Passage shown |
>>>

Stephen Wolfram began working on cellular automata back in the 1980s. It had been generally assumed that the best way to describe nature was through mathematical equations, but he found that very often simple rules in a cellular automaton could generate extremely complex outcomes that matched those found in nature. In 2002 he published a book called A New Kind of Science that showed how the understanding of cellular automata could apply to so many other disciplines.
Wolfram distinguished four classes of automata from the four types of patterns that unfolded as the grids ran their course. The first he calls a homogenous state. This is where the system basically collapses to an end state almost instantaneously. This is like a point attractor.
The second class is where the automata fall into a stable periodic structure. The pattern returns to a previous state and is caught in a limit cycle.
The third class is called chaotic, where there is no return to a previous state, continually changing in unpredictable ways as with a strange attractor.
Stephen Wolfram identified a fourth type of system, which while complex and unstable, nevertheless forms highly structured and patterned ways.
Ian Stewart has found that the patterns of cellular automata are linked to the patterns on animals’ skins. Chemicals are released into the pelt of the animal depending on whether the neighbouring area is also coloured. In this way, complex patterns are created on the bodies of animals, generated by simple chemical means.
Cellular automata have been used in such diverse areas as ferromagnetism, immunology, power grids, forest fire propagation, turbulence, and crystallisation.

<<<

Goals |
**a)** Copy the passage on cellular automata between "Stephen Wolfram began" and "many other disciplines.", inclusive, substituting "volume" for "book".
**b)** According to the passage on cellular automata, what is the second class of automata said to fall into?

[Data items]

>>>

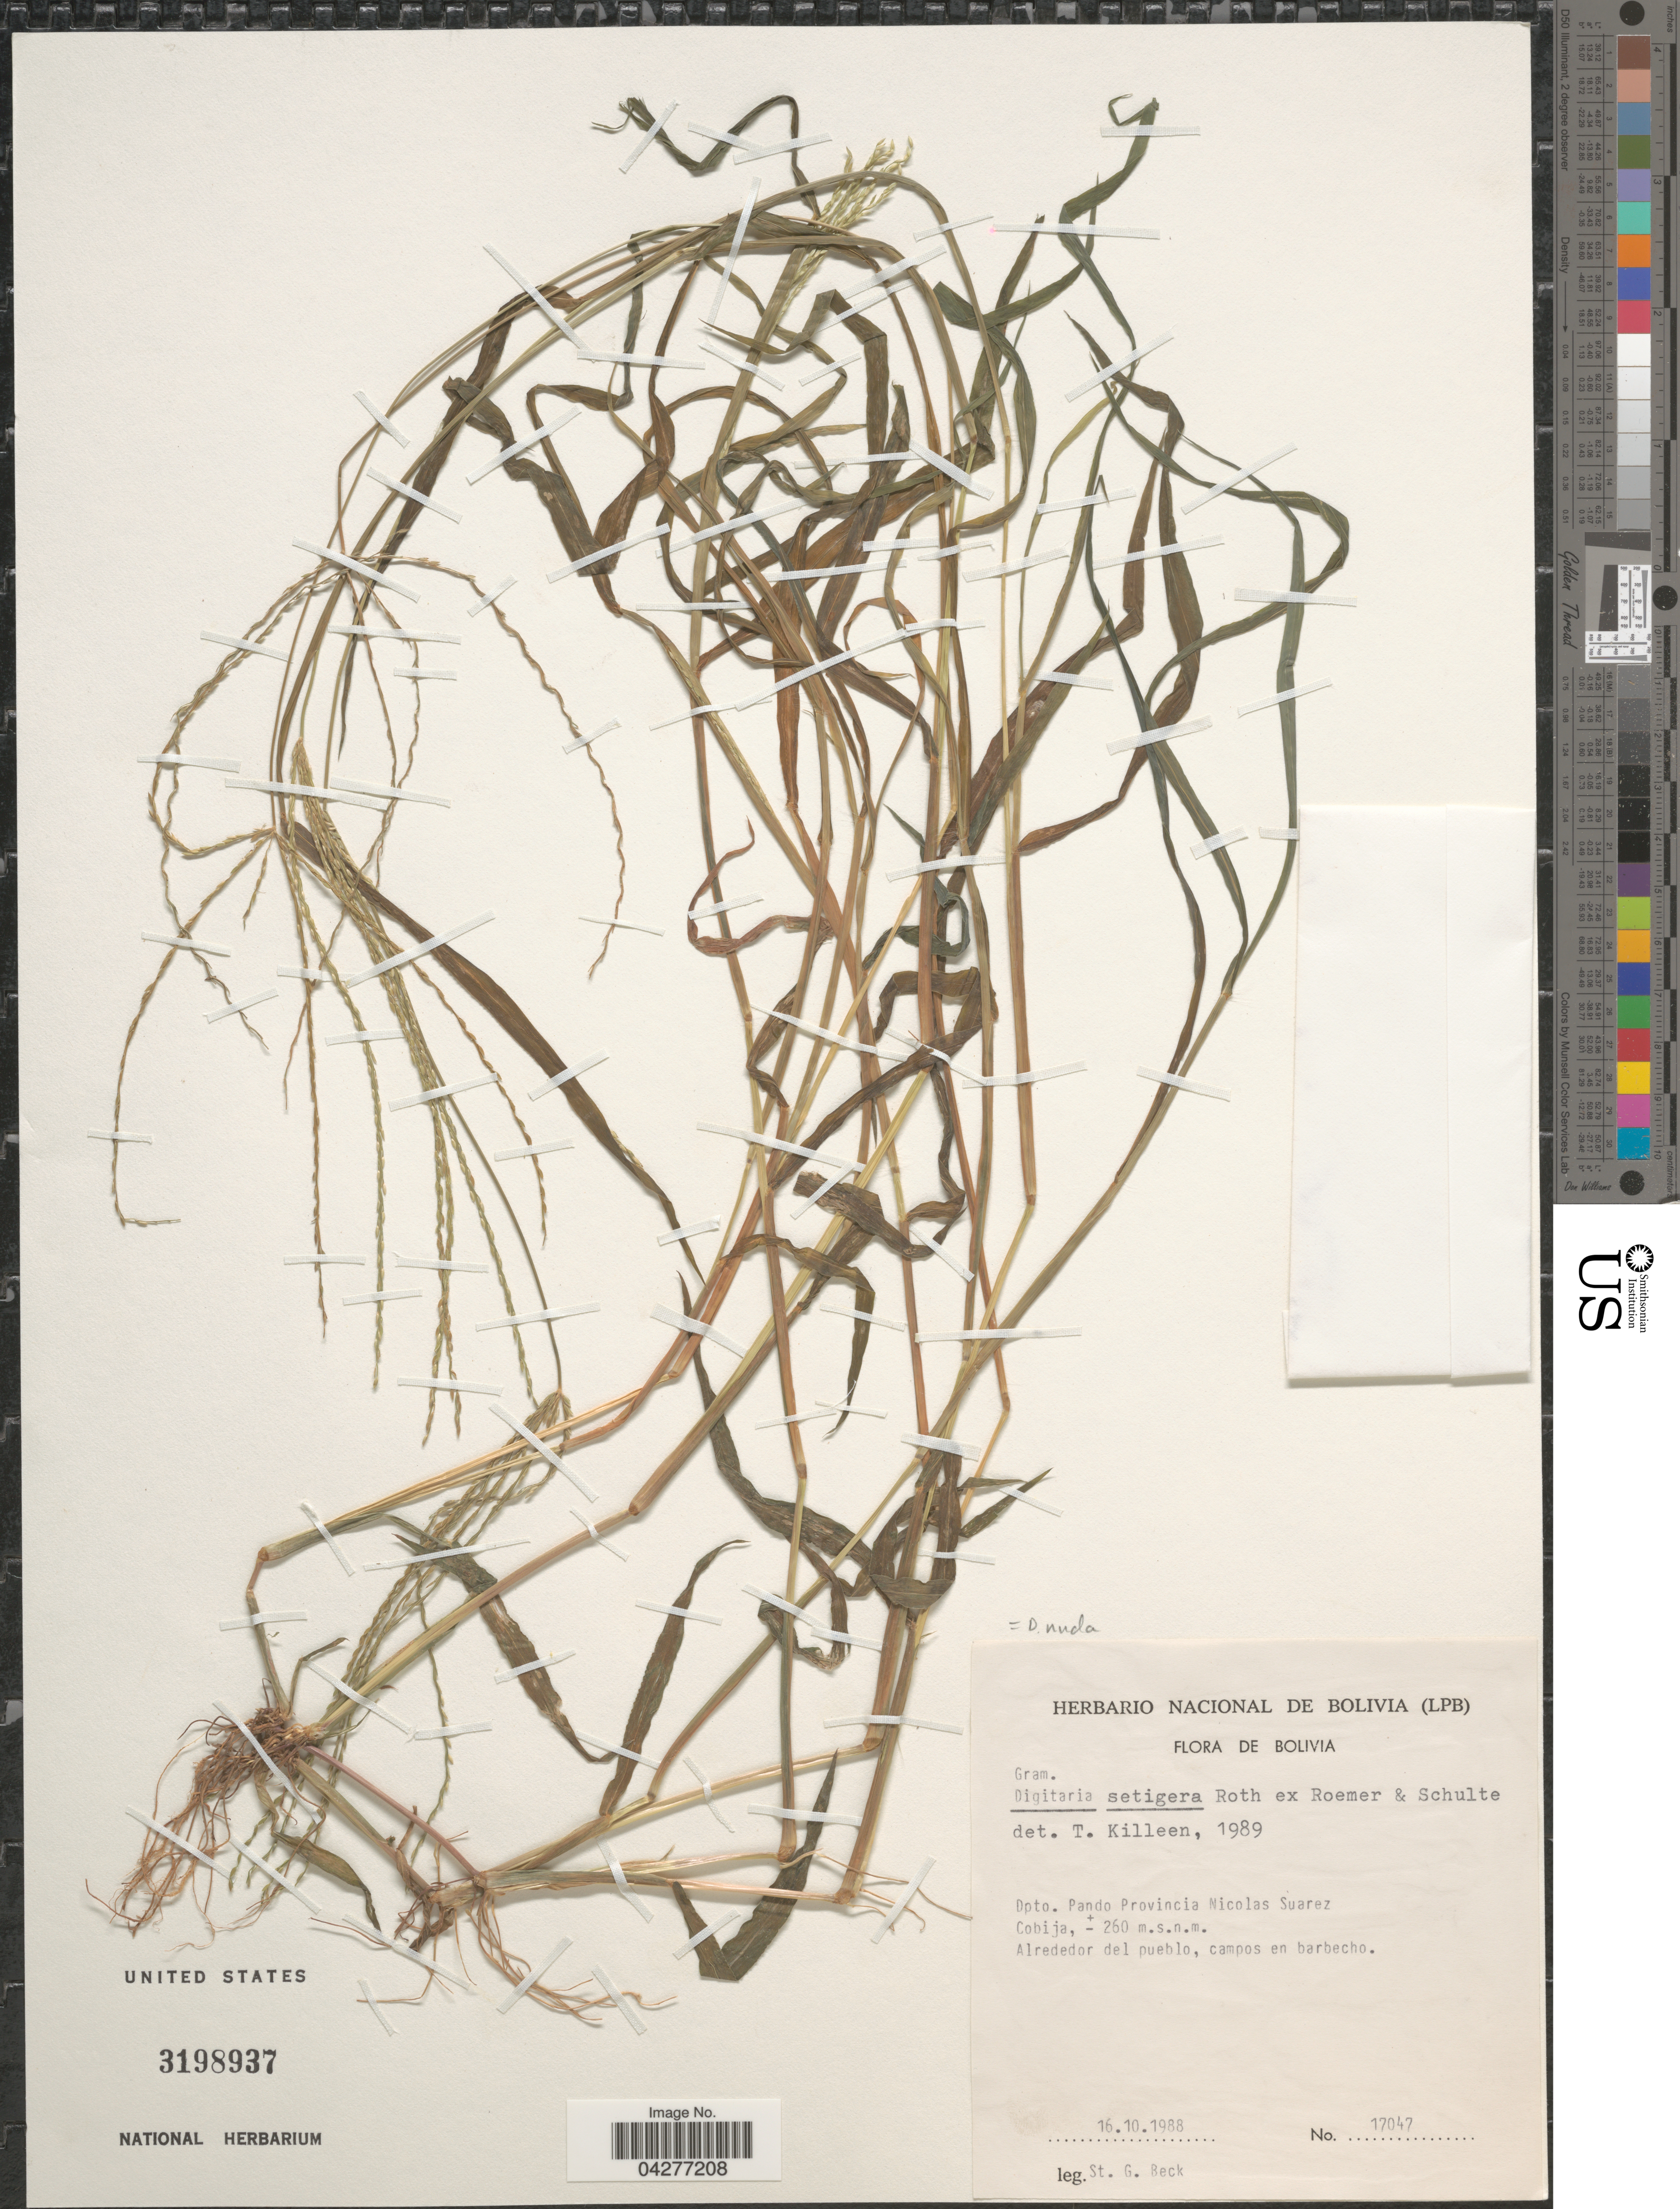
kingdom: Plantae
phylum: Tracheophyta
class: Liliopsida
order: Poales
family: Poaceae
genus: Digitaria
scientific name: Digitaria nuda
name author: Schumach.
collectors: S. G. Beck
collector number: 17047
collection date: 1988-10-16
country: Bolivia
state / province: Pando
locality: Dpto. Pando Provincia Nicolas Suarez Cobija. Alrededor del pueblo, campos en barbecho.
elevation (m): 260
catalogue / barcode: US 3198937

<<<

The results |
**a)**
Stephen Wolfram began working on cellular automata back in the 1980s. It had been generally assumed that the best way to describe nature was through mathematical equations, but he found that very often simple rules in a cellular automaton could generate extremely complex outcomes that matched those found in nature. In 2002 he published a volume called A New Kind of Science that showed how the understanding of cellular automata could apply to so many other disciplines.

**b)** A stable periodic structure, in which the pattern returns to a previous state and is caught in a limit cycle.